La vie du quartier Neudorf - Deux Rives à Strasbourg
Clinique Sainte Odile - Photo © Roland Burkel - Wikimedia commons

Santé de proximité : le quartier reste bien doté

La clinique Sainte-Odile a fermé en février pour rejoindre le complexe Rhéna, à Port du Rhin. Une perte pour l’offre médicale de proximité pour certains. Le quartier garde toutefois un riche maillage de professionnels de santé, au service des habitants au quotidien. Il se place bien au-dessus de la moyenne française en matière de couverture médicale. Au-delà, les thérapies alternatives sont aussi accessibles à Neudorf.  Zoom sur ce réseau de santé qui veille sur vous.

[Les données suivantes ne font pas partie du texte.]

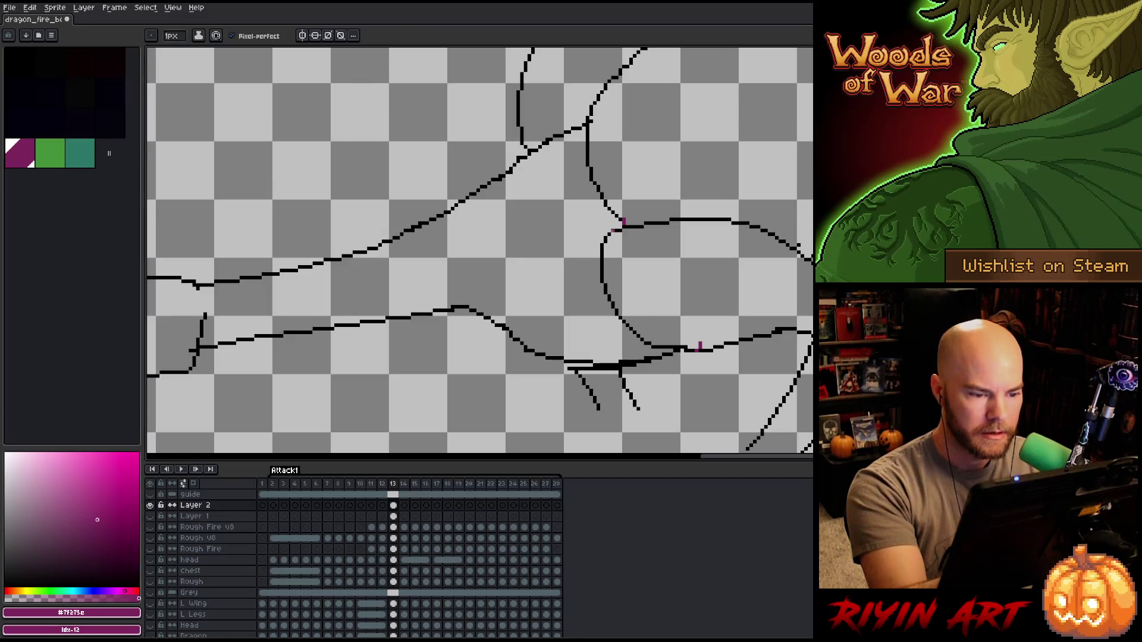
left_click(560, 251)
left_click_drag(714, 333, 680, 225)
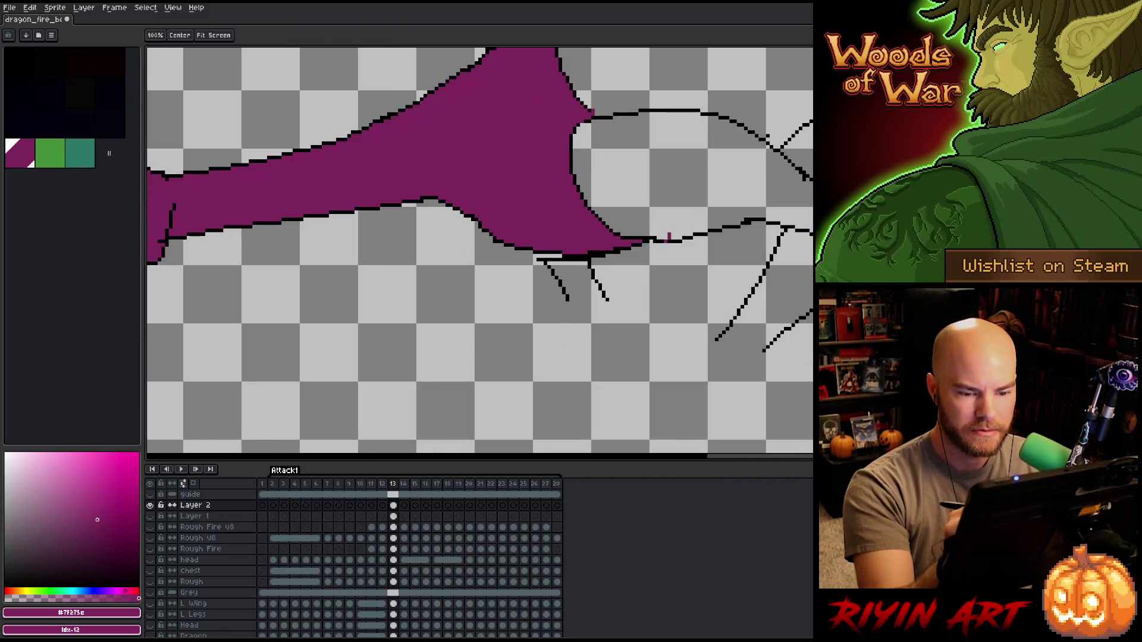
- Close the small leg's bottom edge with pencil strokes and fill the leg purple
key("b")
left_click_drag(718, 339, 762, 345)
left_click_drag(569, 303, 608, 303)
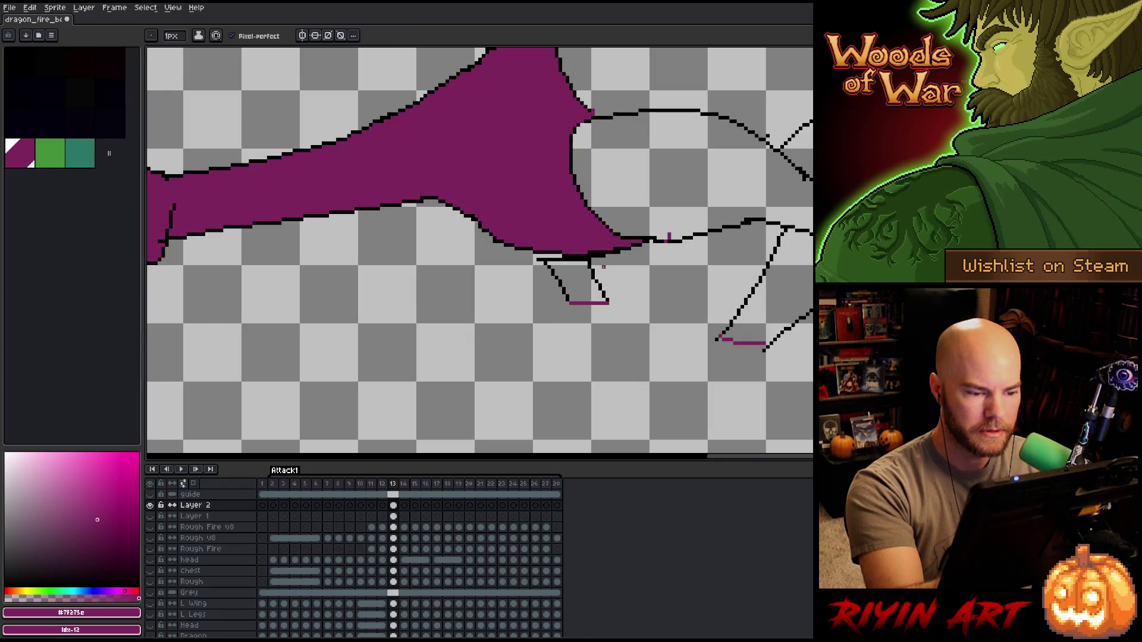
key("g")
left_click(578, 281)
key("b")
left_click_drag(533, 253, 693, 301)
- Try purple fills on other outlined areas, undoing each one that leaks across the canvas
key("g")
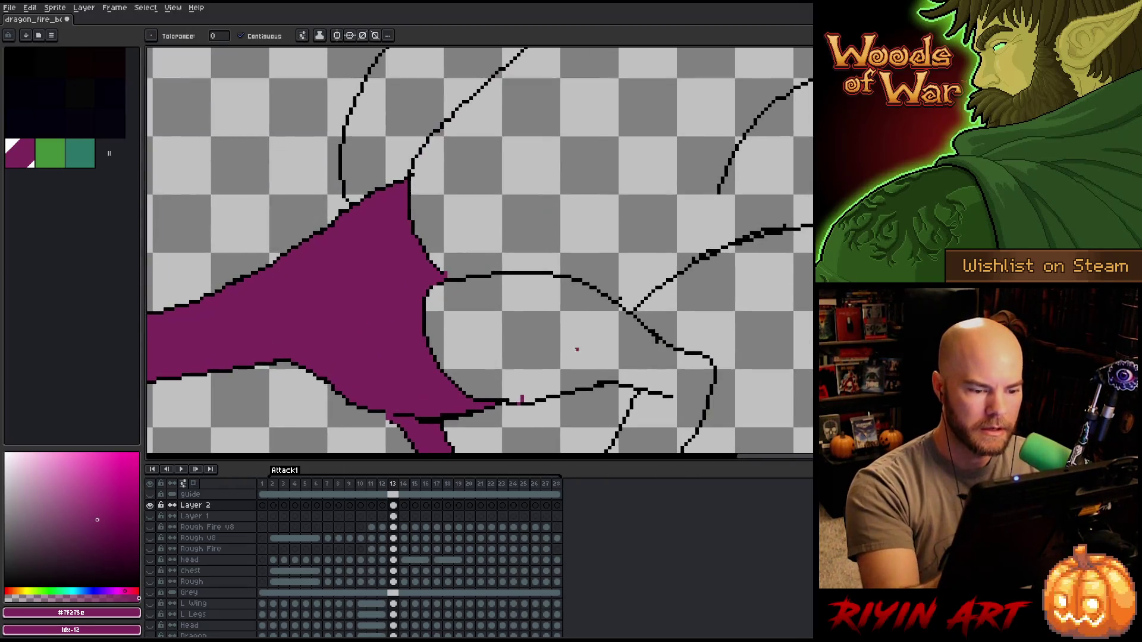
left_click(573, 345)
key("ctrl+z")
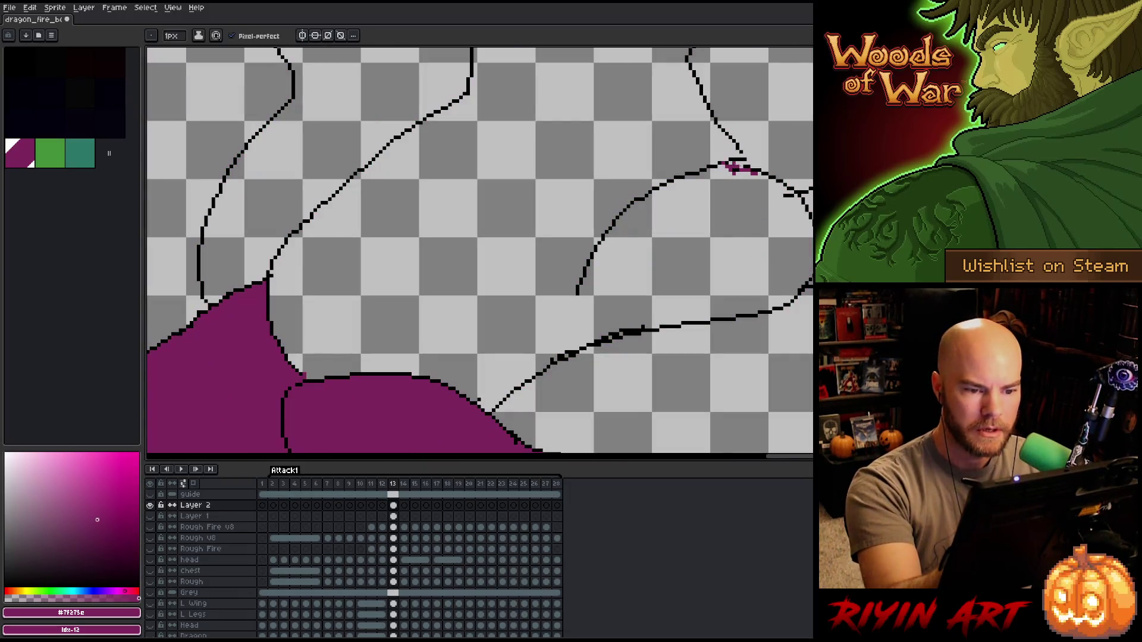
mouse_move(571, 268)
left_mouse_down()
mouse_move(639, 369)
mouse_move(618, 376)
left_mouse_up()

La fermeture de Sainte-Odile laisse le quartier orphelin

La clinique Sainte-Odile n’accueille plus de patients depuis fin février. Ses services ont déménagé à Port du Rhin dans la nouvelle clinique Rhéna, fruit de la fusion de la clinique de Neudorf avec les cliniques Adassa et Diaconnesses. Les Neurdorfois perdent avec cette fermeture un pôle de santé de proximité jusque-là central dans leur quartier. La clinique Sainte-Odile était avant tout une clinique de chirurgie qui fonctionnait avec des médecins spécialistes libéraux. Son service d’urgences drainait quant à lui les habitants du sud de Strasbourg et permettait aux habitants de Neudorf de pouvoir consulter un médecin urgentiste 24h/24 à proximité de chez eux. Occlusion urinaire, petites fractures, sutures… l’accès facilité des habitants aux urgences étaient un grand atour pour le quartier, pour les pathologies à traiter dans l’heure. « Pour tous les autres habitants de Strasbourg, Rhéna va représenter des urgences en plus, mais pour les habitants de Neudorf, ça va faire des urgences de moins », résume un généraliste.
Désormais les Neudorfois auront le choix de se déplacer à 3,5 km pour se rendre aux urgences de la nouvelle clinique Rhéna, ou d’aller à celles du Nouvel hôpital civil, à 2 km du centre du quartier. De l’avis des médecins, la proximité de l’ex-clinique Sainte Odile garantissait surtout un accès facilité aux examens complémentaires, de type radios, scanner et IRM, à quelques rues de chez eux. Reste désormais dans le quartier l’unique cabinet de radiologie de la route du Polygone, dont les délais de rendez-vous sont rallongés avec la fermeture de la clinique. Pour les scanner et IRM, le cabinet le plus proche devient le cabinet Wilson, près de la place des Halles dans le centre-ville.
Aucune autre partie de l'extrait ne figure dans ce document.